Sun, 1st Sep 2019 9:30

Modern & Contemporary Art

Lot 17


William Kentridge (South Africa 1955-)
Set of 5 Polychrome Heads

oil on bronze

Artwork date: 2014
Signature details: each stamped with the artist's initials, FP and the Workhorse Foundry mark on the underside

Sold for R3,657,857
Estimated at R4,000,000 - R6,000,000

Condition Report


Please note, we are not qualified conservators and these reports give our opinion as to the general condition of the works. We advise that bidders view the lots in person to satisfy themselves with the condition of prospective purchases.


oil on bronze

Artwork date: 2014
Signature details: each stamped with the artist's initials, FP and the Workhorse Foundry mark on the underside


work 1: 30 x 21 x 8.5 cm; work 2: 27.5 x 15 x 11 cm; work 3: 31 x 17.5 x 10.5 cm; work 4: 30 x 17.5 x 10.5 cm; work 5: 31 x 20 x 11 cm


Sculptural work by the ever-prolific William Kentridge is still relatively rare. Though a fairly regular feature of his oeuvre, it is often in conjunction with other bodies of work or a collaborative venture, such as the iconic Fire walker public sculpture in downtown Johannesburg, created with fellow artist Gerhard Marx.The three dimensional medium also makes sense for the artist when seen as part of a multimedia, theatrical or music production, and often Kentridge’s planning for these live shows involves maquettes or modelling that can give rise to sculptural ideas. One of these, we might speculate, is the fascinating series of five Polychrome Heads. First shown in a formal gallery setting, and as a full edition of five sculptures, at the Marian Goodman Gallery in London in 2015, the idea for the works, according to a contemporary review in Black Qube magazine, comes from Kentridge’s staging of Alban Berg’s opera Lulu at the Metropolitan Opera in New York in the same year: “(the) painted bronze heads…originated through research for Kentridge’s production of Alban Berg’s opera ‘Lulu’. He placed cardboard cylinders over the actors’ heads, painting them with rudimentary features and creating simple masks that served as devices halfway between them and the drawings projected around them.
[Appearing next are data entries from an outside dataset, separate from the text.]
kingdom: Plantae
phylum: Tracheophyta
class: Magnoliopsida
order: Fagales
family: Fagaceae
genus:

What began as a formal investigation into how little is needed to recognise a head became adroitly bricolaged sets of five ‘Polychrome Heads’”.Far from being straightforward versions of these theatrical masks in the production, Kentridge brings his characteristic intellectual weight to realising the edition of five sculptures. They are cast in bronze, but painted, trompe l’oeil style, to resemble rough wooden stands on which are bricolaged, torn ledger pages, scribbled with obscure English names or Chinese characters. The heads hint at the Weimaresque, certainly Modernist, intellectual zeitgeist, a period in history in which post-colonial anxieties have provided Kentridge with much inspiration.

James Sey


[1] William Kentridge at Marian Goodman Gallery London, in Black Qube Magazine for Art and Design. 30 September 2015. Accessed 6th August 2019.